**Zeilen aus einem Datensatz:**

┄┄┄┄┄┄┄┄┄┄┄┄┄┄┄┄┄┄┄┄

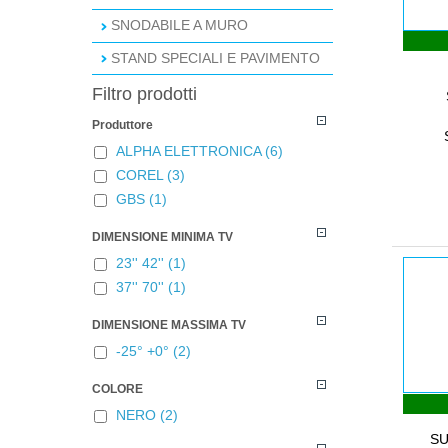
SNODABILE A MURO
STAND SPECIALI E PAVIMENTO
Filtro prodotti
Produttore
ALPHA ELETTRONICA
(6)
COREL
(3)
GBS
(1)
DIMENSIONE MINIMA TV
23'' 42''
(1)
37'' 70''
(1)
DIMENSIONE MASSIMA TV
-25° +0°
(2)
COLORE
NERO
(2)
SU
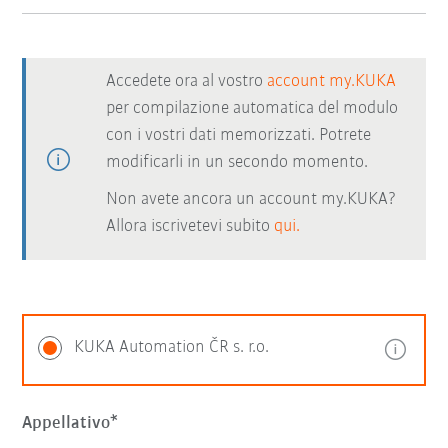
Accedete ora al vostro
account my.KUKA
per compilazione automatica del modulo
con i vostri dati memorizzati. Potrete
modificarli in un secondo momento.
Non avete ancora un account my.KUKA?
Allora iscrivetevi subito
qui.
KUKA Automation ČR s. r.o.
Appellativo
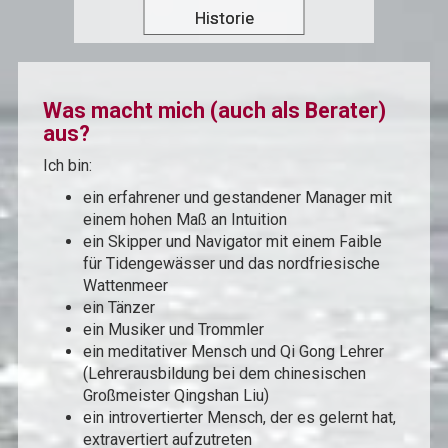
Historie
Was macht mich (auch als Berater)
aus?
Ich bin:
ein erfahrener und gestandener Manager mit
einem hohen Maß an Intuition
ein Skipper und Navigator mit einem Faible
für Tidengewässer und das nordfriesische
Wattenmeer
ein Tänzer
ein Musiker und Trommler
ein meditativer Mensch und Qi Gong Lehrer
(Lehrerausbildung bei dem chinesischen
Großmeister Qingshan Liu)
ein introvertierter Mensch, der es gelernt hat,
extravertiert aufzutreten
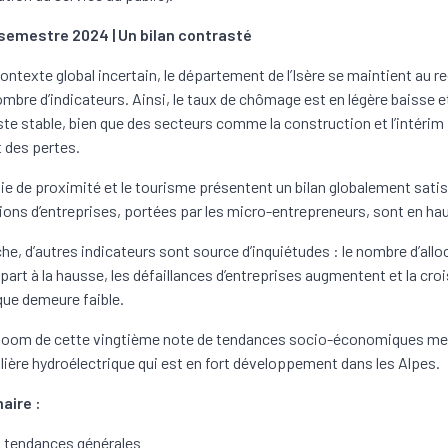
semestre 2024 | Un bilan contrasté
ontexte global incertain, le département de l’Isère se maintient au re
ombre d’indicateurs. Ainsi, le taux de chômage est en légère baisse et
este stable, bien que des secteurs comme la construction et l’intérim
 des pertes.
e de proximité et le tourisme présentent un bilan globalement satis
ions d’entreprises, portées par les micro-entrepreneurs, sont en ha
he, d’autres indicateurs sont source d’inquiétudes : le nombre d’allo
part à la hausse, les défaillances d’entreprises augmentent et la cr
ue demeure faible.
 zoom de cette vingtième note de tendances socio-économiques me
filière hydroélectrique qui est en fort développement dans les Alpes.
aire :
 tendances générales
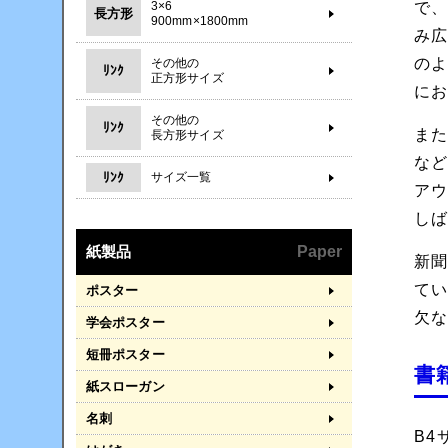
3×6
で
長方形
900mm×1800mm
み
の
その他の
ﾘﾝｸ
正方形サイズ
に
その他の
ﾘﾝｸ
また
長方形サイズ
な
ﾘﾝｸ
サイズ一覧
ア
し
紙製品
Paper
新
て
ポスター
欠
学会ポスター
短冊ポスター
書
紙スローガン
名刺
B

┄┄┄┄┄┄┄┄┄┄┄┄┄┄┄┄┄┄┄┄

**Aufgabe:**
Ersetze in den obigen Zeilen „Trommler“ durch „Gitarrist“ und gib sie sonst unverändert wieder. Die Bilder gehören nicht in die Antwort.

**Lösung:**
SNODABILE A MURO
STAND SPECIALI E PAVIMENTO
Filtro prodotti
Produttore
ALPHA ELETTRONICA
(6)
COREL
(3)
GBS
(1)
DIMENSIONE MINIMA TV
23'' 42''
(1)
37'' 70''
(1)
DIMENSIONE MASSIMA TV
-25° +0°
(2)
COLORE
NERO
(2)
SU
Accedete ora al vostro
account my.KUKA
per compilazione automatica del modulo
con i vostri dati memorizzati. Potrete
modificarli in un secondo momento.
Non avete ancora un account my.KUKA?
Allora iscrivetevi subito
qui.
KUKA Automation ČR s. r.o.
Appellativo
Historie
Was macht mich (auch als Berater)
aus?
Ich bin:
ein erfahrener und gestandener Manager mit
einem hohen Maß an Intuition
ein Skipper und Navigator mit einem Faible
für Tidengewässer und das nordfriesische
Wattenmeer
ein Tänzer
ein Musiker und Gitarrist
ein meditativer Mensch und Qi Gong Lehrer
(Lehrerausbildung bei dem chinesischen
Großmeister Qingshan Liu)
ein introvertierter Mensch, der es gelernt hat,
extravertiert aufzutreten
semestre 2024 | Un bilan contrasté
ontexte global incertain, le département de l’Isère se maintient au re
ombre d’indicateurs. Ainsi, le taux de chômage est en légère baisse et
este stable, bien que des secteurs comme la construction et l’intérim
 des pertes.
e de proximité et le tourisme présentent un bilan globalement satis
ions d’entreprises, portées par les micro-entrepreneurs, sont en ha
he, d’autres indicateurs sont source d’inquiétudes : le nombre d’allo
part à la hausse, les défaillances d’entreprises augmentent et la cr
ue demeure faible.
 zoom de cette vingtième note de tendances socio-économiques me
filière hydroélectrique qui est en fort développement dans les Alpes.
aire :
 tendances générales
3×6
で
長方形
900mm×1800mm
み
の
その他の
ﾘﾝｸ
正方形サイズ
に
その他の
ﾘﾝｸ
また
長方形サイズ
な
ﾘﾝｸ
サイズ一覧
ア
し
紙製品
Paper
新
て
ポスター
欠
学会ポスター
短冊ポスター
書
紙スローガン
名刺
B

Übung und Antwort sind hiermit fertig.